Midnight Alley, de Miles Corwin
Deuxième enquête pour Ash Levine. Rien que de très banal au départ puisqu’il s’agit d’enquêter sur la mort de deux jeunes noirs abattus dans une ruelle de Venice. Sauf que les deux victimes ont des profils atypiques. L’un est un vétéran d’Irak et d’Afghanistan, fils attentionné et sportif émérite, l’autre, s’il est proche d’un gang, est aussi et surtout le fils d’un conseiller municipal. Et c’est pour cela que la brigade à laquelle appartient Levine, la Felony Special, a hérité de l’affaire. Et plus l’inspecteur va avancer, plus il va s’apercevoir que, derrière les apparences d’un banal règlement de compte, c’est autre chose qui est en jeu. Car Teshay Winfield, le soldat bien rangé, était impliqué dans un trafic de trésors archéologiques volés à Bagdad.
Encore une fois, c’est-à-dire comme dans Kind of Blue, il n’y a rien de bien original sur la forme. L’enquête que mène Levine est on ne peut plus classique, les rebondissements de la fin sont certainement un peu trop tirés par les cheveux et l’on pourra s’agacer au cours de la lecture, de quelques incohérences assez flagrantes.

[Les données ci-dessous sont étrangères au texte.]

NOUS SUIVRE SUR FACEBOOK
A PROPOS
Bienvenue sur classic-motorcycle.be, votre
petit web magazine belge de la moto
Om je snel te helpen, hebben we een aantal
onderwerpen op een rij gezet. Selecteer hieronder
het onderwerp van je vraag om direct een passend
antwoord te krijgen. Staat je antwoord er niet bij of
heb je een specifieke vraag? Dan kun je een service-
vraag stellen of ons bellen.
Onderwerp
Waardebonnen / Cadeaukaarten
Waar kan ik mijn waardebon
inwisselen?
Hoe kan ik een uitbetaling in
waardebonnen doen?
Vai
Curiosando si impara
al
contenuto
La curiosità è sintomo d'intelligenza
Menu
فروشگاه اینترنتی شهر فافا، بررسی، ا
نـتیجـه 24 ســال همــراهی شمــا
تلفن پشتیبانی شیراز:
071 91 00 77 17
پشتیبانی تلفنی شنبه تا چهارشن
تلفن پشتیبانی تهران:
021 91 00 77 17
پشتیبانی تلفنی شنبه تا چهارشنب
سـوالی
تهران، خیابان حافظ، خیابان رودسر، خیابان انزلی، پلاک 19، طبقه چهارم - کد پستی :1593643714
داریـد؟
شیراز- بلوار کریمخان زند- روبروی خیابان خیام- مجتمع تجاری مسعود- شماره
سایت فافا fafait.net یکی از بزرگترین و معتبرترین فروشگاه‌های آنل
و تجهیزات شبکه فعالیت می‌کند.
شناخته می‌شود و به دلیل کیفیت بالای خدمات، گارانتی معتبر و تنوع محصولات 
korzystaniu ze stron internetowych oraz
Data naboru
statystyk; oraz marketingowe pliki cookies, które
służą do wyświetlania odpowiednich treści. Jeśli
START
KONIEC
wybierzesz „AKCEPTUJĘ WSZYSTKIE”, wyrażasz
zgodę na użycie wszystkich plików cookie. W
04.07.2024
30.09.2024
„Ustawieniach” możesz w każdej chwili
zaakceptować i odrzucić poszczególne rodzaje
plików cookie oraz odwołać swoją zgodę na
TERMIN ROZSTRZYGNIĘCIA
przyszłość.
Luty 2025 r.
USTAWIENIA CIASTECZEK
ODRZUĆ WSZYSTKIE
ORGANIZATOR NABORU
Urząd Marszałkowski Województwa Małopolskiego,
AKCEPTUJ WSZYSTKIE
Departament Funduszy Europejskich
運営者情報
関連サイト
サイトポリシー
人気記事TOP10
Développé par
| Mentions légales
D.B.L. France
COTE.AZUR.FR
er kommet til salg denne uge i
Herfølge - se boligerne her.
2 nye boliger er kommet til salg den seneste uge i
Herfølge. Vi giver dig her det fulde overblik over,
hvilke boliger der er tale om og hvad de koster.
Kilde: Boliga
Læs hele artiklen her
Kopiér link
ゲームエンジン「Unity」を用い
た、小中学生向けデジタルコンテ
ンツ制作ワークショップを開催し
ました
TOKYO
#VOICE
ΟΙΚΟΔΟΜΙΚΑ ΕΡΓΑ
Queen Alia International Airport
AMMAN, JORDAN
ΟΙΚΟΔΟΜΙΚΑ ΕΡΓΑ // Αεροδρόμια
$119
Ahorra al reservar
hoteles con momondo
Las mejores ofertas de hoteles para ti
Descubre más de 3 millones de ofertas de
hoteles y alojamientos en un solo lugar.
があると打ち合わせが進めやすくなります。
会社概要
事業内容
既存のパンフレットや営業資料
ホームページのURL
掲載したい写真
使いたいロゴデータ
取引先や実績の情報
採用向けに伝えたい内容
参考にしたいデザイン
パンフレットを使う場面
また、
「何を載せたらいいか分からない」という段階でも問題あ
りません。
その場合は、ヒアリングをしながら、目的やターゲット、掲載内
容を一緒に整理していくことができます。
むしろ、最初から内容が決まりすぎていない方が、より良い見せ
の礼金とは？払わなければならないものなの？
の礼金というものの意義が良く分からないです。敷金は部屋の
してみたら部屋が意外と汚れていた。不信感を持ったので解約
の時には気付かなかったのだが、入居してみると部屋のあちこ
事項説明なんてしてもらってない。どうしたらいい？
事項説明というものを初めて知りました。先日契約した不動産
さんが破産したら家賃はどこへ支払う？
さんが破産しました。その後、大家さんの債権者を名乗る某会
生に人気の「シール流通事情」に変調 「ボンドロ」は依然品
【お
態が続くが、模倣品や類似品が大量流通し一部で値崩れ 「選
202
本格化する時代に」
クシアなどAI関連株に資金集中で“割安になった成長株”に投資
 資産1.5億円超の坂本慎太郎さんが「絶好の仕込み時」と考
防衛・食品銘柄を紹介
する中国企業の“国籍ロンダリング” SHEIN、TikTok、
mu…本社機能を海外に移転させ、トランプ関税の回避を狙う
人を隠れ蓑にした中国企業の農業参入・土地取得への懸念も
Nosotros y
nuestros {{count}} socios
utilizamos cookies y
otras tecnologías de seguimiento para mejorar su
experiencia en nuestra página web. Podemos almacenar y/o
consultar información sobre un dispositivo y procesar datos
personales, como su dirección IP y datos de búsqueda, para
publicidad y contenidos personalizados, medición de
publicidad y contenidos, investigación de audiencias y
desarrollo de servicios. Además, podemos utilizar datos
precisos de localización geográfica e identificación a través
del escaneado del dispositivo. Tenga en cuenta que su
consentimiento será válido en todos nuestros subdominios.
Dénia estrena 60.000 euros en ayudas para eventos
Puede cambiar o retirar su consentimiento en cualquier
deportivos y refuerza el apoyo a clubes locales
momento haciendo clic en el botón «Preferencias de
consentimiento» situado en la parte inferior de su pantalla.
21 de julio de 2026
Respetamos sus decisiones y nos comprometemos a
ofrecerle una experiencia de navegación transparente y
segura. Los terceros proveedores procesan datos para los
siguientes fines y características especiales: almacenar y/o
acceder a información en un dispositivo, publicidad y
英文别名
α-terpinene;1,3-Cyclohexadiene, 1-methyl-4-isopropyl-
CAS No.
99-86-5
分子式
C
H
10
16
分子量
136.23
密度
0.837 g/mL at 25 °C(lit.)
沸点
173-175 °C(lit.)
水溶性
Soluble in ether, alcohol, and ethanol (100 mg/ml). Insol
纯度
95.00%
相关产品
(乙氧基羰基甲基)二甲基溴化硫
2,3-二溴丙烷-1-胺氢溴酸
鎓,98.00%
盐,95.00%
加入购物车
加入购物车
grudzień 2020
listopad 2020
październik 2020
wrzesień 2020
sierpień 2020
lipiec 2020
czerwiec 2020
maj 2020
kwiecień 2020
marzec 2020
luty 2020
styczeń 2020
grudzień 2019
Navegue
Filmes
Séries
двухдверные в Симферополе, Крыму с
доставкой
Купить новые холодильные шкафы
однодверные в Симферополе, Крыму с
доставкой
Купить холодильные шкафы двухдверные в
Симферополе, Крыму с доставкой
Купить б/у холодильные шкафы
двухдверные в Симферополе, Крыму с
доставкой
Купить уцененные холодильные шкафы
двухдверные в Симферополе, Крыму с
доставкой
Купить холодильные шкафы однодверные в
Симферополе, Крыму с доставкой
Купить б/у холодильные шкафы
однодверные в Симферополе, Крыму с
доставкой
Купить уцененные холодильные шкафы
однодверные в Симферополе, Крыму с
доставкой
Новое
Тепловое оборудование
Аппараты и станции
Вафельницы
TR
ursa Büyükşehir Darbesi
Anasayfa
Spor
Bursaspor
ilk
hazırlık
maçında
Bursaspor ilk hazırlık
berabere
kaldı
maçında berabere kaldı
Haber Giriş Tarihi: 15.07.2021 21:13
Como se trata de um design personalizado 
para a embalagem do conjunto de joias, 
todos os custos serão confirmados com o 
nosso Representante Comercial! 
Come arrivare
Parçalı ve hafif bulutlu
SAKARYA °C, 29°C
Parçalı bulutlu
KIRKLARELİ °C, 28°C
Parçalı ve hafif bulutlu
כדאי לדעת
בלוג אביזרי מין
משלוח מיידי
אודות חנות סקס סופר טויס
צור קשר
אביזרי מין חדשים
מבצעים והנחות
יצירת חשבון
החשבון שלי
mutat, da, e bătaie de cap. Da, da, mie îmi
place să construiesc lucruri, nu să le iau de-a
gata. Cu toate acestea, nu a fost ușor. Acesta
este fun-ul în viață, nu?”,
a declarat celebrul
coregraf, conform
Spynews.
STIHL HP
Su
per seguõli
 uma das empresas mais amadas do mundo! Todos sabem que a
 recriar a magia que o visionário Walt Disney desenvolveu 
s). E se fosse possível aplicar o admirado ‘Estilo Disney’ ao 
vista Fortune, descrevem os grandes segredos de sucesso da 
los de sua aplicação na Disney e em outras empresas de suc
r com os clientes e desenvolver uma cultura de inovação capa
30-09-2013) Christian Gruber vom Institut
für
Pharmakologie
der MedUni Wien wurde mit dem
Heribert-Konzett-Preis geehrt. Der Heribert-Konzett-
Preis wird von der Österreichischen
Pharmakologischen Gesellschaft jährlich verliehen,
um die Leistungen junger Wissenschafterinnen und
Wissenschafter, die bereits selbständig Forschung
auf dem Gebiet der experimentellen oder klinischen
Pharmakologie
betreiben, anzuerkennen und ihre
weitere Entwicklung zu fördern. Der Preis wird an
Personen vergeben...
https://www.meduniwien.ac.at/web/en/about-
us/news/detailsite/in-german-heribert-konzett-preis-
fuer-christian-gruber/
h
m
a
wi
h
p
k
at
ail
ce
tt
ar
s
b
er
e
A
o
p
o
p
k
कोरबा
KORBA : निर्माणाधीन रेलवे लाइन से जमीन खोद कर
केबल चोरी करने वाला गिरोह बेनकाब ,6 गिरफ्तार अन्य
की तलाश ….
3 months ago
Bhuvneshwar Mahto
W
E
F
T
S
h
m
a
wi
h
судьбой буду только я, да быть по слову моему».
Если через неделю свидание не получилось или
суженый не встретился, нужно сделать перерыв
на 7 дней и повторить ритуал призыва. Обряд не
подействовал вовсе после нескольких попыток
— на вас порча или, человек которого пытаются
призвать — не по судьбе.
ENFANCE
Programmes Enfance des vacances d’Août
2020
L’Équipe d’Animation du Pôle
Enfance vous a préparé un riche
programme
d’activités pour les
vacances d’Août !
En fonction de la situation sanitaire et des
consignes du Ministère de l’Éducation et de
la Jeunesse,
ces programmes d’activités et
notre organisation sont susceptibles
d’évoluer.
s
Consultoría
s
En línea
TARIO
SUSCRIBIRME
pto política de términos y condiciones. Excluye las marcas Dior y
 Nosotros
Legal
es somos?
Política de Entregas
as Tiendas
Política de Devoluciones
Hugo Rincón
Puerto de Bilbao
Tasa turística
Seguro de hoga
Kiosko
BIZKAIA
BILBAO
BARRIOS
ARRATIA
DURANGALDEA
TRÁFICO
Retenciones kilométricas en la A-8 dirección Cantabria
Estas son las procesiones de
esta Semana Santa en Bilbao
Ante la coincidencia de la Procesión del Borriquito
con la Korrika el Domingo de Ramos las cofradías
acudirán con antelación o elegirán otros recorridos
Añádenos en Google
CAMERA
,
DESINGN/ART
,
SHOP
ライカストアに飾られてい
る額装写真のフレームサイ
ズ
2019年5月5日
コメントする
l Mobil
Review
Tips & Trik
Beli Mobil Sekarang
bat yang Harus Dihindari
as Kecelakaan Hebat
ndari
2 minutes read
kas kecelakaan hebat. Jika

Pourtant, comme dans Kind of Blue, encore une fois, l’ensemble fonctionne plutôt bien.
D’abord parce que Miles Corwin continue de creuser son personnage d’Ash Levine et de lui conférer une véritable complexité. Ce policier juif, fils d’un rescapé de la Shoah, qui porte sur ses épaules le poids de l’Histoire et se sent investi d’une mission, a tout du héros de polar classique mais avec cette épaisseur en plus que lui confèrent les conflits intérieurs qui l’agitent et que Corwin aborde avec finesse.
Ensuite parce que Miles Corwin connaît bien le dessous des cartes (il est d’ailleurs l’auteur d’Homicide Special, enquête journalistique au cœur de la brigade des homicides du LAPD parue en France il y a quelques années chez Sonatine) et rend particulièrement bien les conflits internes, les arrangements qu’il faut mettre en place et les concessions qu’il faut faire pour des questions de relations publiques et de budget dans un service de police trop longtemps agité par de multiples scandales et dont l’image s’est énormément dégradée. On pourra d’ailleurs regretter que certains aspects, en particulier le personnage du conseiller municipal, ne soient pas un peu plus développés.
Enfin parce que derrière tout cela, Corwin donne vie à un autre personnage important, Los Angeles elle-même, avec ses multiples facettes, ses paysages, le vent de Santa Ana qui souffle continuellement sur ce roman, et ses populations qui se croisent mais peinent à vivre ensemble.
Cela donne une fois encore un roman pas dénué de défauts mais plutôt séduisant, un page turner prenant mais aussi doté d’une certaine intelligence. Efficace.
Miles Corwin, Midnight Alley (Midnight Alley, 2012), Calmann-Lévy, 2014. Rééd. Points Policier. Traduit par William Olivier Desmond. 429 p.